--- Stated problem 1 ---
In the forum thread about a coyote-proof barn, what does Red Gate Farm suggest buying to run coyotes off the property?
--- Stated problem 2 ---
Retype the part of the coyote barn thread starting with "## BugZapper89" and going on through "can still come.".
+++ Text extract +++
# Coyote Proof Barn DIY?



## Red Gate Farm

Buy a mule or a donkey. They HATE coyotes and will run them off the property, giving you 24-hour surveillance.


----------



## BugZapper89

Yep they work well. I use a guard dog and a rifle . I have not seen one in the last year. I guess they figured when their friends didnt return, it wasnt a good place to be. I would never leave livestock unattended or not secured, as that is just asking for trouble. Nothing like ringing the dinner bell for them, by leaving them out and alone.


----------



## Roman

My horse and our cattle are out all day. During calving season we let them into the hay field which goes all the way down and borders the woods. Though we put them in the main pasture at night Coyotes can still come.

I doubt they'd bother your horses. If they do a swift kick might keep them away. Even when we let our herd into the woods all night and day, we've never had a problem.

Couple times we'd have a coyote come close to the house. Usually the dogs chase them off, once my oldest brother was over and we saw one in the pasture. He took out his gun (pistol I think...gun noob here) and fired a shot or two at the ground close to the coyote just to scare him off. Then did same to a coyote (that looked as big as a German Shepherd IMO) that 
ran past.

If you decide to do the first barn you could always use a wooden door with no open holes instead of the panel gate.
_Posted via Mobile Device_


----------



## ChevysMyBoy

We may just get a donkey or mule then, they are cuties! Plus, since they're smaller, Chevy'll probably get along with them. They would never be outside alone. We'd have electric fencing, and completely enclosed barns. We also would house milk goats and laying hens, but they'd all have their own buildings.


----------



## Nickers2002

I keep being told coyotes won't try to go after a horse because they're too big. We had one behind the barn at the end of last winter and he just moved on.


----------



## TessaMay

Do people in your area have problems with coyotes bothering larger livestock? In my area, you only have to worry about small things like birds, rabbits, cats and small dogs getting attacked by them. Even on their good years where there are larger than usual coyotes we've never had an issue.
+++ Dataset rows +++
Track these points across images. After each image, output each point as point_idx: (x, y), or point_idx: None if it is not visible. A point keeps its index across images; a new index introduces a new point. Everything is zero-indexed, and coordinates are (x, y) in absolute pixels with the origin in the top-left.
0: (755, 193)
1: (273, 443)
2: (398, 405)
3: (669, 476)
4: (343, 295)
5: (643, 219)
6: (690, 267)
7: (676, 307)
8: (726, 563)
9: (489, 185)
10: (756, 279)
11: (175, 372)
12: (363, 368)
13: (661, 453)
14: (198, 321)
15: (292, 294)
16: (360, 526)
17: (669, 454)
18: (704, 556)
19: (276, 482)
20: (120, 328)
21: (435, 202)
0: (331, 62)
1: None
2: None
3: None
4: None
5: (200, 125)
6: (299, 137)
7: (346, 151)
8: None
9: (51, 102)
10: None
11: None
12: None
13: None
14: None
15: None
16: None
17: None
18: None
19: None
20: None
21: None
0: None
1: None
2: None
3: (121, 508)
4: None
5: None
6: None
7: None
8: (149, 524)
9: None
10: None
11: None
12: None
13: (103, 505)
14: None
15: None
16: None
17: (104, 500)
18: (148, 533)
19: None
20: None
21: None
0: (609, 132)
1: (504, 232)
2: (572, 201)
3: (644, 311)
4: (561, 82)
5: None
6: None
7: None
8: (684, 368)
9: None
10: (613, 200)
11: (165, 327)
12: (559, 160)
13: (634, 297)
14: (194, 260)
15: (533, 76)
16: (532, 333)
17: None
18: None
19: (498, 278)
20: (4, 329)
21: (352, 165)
+++
--- Task result 1 ---
A mule or a donkey.

--- Task result 2 ---
## BugZapper89

Yep they work well. I use a guard dog and a rifle . I have not seen one in the last year. I guess they figured when their friends didnt return, it wasnt a good place to be. I would never leave livestock unattended or not secured, as that is just asking for trouble. Nothing like ringing the dinner bell for them, by leaving them out and alone.


----------



## Roman

My horse and our cattle are out all day. During calving season we let them into the hay field which goes all the way down and borders the woods. Though we put them in the main pasture at night Coyotes can still come.